"You have no regrets?" I queried.

"No remorse," he corrected me. "I should do it all over again if I were back as I was when I took to brigandage.

"Of course, while my wife was alive and I hoped for an old age with her, I had a dream of investing my savings in a house in some out-of-the-way town and in an estate near it and living at ease on the proceeds of my robberies. But that was always far off in the future; I laid up a hoard to make it possible, but I was never anywhere near ready to make use of that hoard. Now it has been divided between my daughters, for, after their mother's death, I realized that no life but brigandage was possible for me. If I had not been captured I should have gone on as I was, I should go on now, could I escape and resume my old life. I feel no remorse.

"But I confess to one regret. I have, all my life, requited every helper and paid off every grudge. But one benefactor, my greatest benefactor, I have not repaid, although, when I learned of his inestimable service to me, I swore a great oath to requite him, if it ever was in my power. I have never been able to learn who he was, or even whether he is yet living. If he is, I hate to die without requiting him as he deserves, in so far as I might.

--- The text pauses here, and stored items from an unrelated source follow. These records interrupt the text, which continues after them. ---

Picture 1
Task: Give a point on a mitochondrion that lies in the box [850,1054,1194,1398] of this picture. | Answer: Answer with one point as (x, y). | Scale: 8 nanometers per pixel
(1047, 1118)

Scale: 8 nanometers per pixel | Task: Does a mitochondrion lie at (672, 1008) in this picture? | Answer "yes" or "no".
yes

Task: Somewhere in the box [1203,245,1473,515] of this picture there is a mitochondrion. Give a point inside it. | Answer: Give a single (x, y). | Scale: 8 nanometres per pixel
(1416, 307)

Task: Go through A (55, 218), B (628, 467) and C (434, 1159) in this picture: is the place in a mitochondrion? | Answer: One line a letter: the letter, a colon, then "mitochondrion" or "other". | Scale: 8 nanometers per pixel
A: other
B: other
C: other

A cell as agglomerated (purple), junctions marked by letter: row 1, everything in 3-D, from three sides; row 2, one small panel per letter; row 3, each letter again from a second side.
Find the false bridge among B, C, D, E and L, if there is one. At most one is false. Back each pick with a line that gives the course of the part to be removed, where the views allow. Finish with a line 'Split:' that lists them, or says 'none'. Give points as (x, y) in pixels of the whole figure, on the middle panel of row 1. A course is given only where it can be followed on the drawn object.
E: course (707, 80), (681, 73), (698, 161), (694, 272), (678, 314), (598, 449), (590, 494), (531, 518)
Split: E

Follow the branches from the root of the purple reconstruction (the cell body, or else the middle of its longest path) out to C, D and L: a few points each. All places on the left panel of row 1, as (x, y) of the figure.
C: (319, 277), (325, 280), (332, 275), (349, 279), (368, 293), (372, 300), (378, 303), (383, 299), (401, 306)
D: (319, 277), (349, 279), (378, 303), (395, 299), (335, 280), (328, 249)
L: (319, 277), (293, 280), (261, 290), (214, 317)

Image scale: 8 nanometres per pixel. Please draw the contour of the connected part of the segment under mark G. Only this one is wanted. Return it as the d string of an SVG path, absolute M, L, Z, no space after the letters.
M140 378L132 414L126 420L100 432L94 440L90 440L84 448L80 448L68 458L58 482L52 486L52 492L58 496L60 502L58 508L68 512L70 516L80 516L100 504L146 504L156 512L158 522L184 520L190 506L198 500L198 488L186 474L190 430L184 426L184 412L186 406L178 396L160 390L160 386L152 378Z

"And I own that I was and am keenly curious to learn who he was. The mere curiosity gnaws at me. Perhaps you understand."

"I do," I said. "I also am extremely curious about a mystery I encountered in the earlier part of my adventures. That memory urges me to comply with your request for the former half of my story."

And, beginning with my uncle's death, I narrated all my earlier adventures. When I told of the cloaked and hatted horseman by the roadside in the rain, the day of the brawl in Vediamnum and the affray near Villa Satronia, he cut in with:

"That was my brother, Marcus. He was detailed to report on your local feud. Whether he knew of you before that, whether his queer spite against you originated then or earlier, I don't know. He took dislikes and likes without any traceable reasons."

Similarly, when I told of seeing Marcus Crispinillus peer through the postern door of Nemestronia's water-garden he interjected some remarks.

He uttered admiring ejaculations as I told of wrestling with the leopard on the terrace at Nemestronia's and of how Agathemer and I crawled through the drain at Villa Andivia, also at my tale of my branding and scourging and of the loyalty of Chryseros Philargyrus.